Homage, or pastiche?

A lot of people whose opinions I respect have been talking about Cordwainer Smith recently. So I checked out a collection of his stories and read "The Dead Lady of Clown Town." (It's also available online for free and I'd started reading it once, but I decided I'd rather read it from a book.)

One thing I really liked about the story was the play between what's common knowledge/urban legend for the supposed readers in a time well beyond the events described versus the real story as it happened. It was full of references to the well-known video footage, to the plays and paintings that have commemorated the scenes of the story. According to the notes in this particular collection, Smith was basing the style of the story (by which I think the editor is referring to this aspect, though as I read more of the stories here, it may become clearer what he means exactly) on certain Chinese stories.

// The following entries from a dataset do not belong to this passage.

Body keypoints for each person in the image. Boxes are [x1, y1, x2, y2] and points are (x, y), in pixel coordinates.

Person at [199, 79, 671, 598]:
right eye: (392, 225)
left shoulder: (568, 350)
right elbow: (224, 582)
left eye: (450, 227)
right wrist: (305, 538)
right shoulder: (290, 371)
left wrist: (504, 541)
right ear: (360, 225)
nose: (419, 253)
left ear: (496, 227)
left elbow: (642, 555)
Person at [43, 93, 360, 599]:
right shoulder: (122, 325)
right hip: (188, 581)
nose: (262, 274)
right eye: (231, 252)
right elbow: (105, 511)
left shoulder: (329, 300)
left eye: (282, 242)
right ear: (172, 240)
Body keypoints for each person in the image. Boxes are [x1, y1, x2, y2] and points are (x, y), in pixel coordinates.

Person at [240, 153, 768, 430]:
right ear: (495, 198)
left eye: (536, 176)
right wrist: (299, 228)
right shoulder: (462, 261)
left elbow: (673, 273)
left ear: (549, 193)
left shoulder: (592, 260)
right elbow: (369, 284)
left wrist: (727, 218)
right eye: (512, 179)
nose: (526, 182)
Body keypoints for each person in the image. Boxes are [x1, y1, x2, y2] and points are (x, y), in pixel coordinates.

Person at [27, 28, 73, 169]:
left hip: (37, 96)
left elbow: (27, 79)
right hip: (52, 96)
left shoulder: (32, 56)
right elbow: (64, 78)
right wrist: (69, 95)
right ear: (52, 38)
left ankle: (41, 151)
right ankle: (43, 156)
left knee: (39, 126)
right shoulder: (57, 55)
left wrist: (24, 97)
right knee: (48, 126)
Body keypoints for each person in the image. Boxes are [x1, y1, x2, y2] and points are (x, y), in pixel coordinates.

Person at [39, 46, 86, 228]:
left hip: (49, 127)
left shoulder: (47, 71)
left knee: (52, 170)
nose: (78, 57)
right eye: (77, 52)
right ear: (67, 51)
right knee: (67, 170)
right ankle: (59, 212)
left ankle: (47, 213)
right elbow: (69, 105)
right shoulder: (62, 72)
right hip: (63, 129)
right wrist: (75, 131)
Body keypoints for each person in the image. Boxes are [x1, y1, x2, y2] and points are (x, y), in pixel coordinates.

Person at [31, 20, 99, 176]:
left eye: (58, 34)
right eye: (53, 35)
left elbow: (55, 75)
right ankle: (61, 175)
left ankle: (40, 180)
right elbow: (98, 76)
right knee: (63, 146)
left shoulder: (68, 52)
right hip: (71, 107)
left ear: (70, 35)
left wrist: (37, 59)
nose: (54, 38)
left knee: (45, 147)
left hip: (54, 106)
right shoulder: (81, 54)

So today I was doing a 1-hour-write challenge and started playing around with that as well, telling a story as if it was a well-known but now-mythologized event for the imaginary readers. My fear is that it will feel too much of a copy--apart from this aspect, I don't think anything else will be similar, so in that sense it will be very much my own story. If that aspect is drawn from Chinese stories, I'd love to know more about that, to read some of the originals (in translation, of course). The editor, unfortunately, doesn't give any more info on that. Anyone know more?

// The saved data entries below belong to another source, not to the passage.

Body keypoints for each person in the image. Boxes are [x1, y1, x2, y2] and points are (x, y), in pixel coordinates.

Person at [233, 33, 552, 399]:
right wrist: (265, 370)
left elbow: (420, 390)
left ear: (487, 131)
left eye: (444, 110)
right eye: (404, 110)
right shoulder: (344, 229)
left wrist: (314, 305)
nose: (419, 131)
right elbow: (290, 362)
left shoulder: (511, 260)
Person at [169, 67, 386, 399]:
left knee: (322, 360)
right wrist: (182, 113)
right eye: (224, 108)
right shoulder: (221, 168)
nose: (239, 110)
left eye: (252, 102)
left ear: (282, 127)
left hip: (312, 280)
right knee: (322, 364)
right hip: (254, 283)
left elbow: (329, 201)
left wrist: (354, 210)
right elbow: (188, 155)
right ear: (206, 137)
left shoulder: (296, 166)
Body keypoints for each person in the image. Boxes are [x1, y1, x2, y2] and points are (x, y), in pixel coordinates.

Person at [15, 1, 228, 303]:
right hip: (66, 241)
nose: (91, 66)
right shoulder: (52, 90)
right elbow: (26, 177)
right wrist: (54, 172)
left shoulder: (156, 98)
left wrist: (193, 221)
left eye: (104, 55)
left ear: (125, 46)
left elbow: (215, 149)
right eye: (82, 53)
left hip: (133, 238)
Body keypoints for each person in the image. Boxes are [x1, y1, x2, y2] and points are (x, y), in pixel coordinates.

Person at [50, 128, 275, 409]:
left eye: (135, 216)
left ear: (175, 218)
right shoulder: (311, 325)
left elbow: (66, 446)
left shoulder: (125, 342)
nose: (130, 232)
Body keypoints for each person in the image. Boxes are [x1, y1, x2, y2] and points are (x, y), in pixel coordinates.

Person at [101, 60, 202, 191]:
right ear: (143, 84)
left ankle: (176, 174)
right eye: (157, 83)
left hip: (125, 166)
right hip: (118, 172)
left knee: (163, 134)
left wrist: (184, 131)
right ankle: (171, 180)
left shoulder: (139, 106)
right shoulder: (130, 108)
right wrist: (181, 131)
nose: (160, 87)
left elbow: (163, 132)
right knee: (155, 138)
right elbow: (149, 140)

And...would this sound too much like a copy or pastiche to you? Or simply homage for what inspired me?

Comments

Jeremy said…
Homage, pastiche, a little of both. And there's nothing wrong with either. It sounds very interesting. Writers have always played with the ideas that come before them. It's how we have a continuing dialogue on some matters, I think.
Daniel Ausema said…
True--poetry is probably even more that way, with poems reacting to and commenting on each other all the time. But I guess we do do that in fiction too. Thanks.